— PROBLEM STATEMENT —
Return every line of the records that contains the string "Соло", matching case exactly.
++++ SOURCE DATA
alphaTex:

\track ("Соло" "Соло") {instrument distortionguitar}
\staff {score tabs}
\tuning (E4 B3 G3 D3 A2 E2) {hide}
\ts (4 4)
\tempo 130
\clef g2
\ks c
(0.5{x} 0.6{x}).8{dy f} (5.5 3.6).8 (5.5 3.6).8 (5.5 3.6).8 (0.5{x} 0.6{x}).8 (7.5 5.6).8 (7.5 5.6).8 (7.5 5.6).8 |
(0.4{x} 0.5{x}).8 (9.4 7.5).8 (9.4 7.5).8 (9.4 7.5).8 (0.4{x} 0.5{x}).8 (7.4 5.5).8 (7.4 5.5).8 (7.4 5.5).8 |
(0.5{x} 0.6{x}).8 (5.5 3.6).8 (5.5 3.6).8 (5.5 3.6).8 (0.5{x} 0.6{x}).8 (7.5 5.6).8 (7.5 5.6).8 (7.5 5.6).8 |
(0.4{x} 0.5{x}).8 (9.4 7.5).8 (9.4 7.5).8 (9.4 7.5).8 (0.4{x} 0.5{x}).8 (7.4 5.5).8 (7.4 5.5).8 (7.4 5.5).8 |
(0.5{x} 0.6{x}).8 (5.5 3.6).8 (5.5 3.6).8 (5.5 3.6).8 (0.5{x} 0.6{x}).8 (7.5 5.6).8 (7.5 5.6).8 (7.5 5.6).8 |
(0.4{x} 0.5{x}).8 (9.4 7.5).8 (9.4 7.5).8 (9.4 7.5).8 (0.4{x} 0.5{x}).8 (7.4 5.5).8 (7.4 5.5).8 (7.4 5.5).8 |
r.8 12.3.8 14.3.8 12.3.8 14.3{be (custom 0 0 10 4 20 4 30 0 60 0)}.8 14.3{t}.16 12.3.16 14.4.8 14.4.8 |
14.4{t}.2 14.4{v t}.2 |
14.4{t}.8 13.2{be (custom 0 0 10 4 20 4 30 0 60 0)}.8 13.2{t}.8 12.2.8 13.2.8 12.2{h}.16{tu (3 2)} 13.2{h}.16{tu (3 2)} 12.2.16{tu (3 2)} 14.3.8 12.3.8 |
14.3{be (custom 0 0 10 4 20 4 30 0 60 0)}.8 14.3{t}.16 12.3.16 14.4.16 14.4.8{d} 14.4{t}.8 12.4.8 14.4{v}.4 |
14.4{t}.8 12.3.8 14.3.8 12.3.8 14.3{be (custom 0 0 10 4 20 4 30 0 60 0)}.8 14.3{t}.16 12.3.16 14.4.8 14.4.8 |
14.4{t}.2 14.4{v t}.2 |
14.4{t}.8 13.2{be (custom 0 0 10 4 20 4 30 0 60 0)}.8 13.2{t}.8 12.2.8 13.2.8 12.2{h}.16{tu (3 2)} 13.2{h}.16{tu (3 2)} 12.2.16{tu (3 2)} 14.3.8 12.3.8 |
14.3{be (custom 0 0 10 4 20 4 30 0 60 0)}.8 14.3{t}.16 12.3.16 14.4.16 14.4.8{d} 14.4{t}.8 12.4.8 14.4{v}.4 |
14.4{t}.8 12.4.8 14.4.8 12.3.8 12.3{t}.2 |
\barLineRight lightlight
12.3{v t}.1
++++++++
— REPLY TO THE TASK —
\track ("Соло" "Соло") {instrument distortionguitar}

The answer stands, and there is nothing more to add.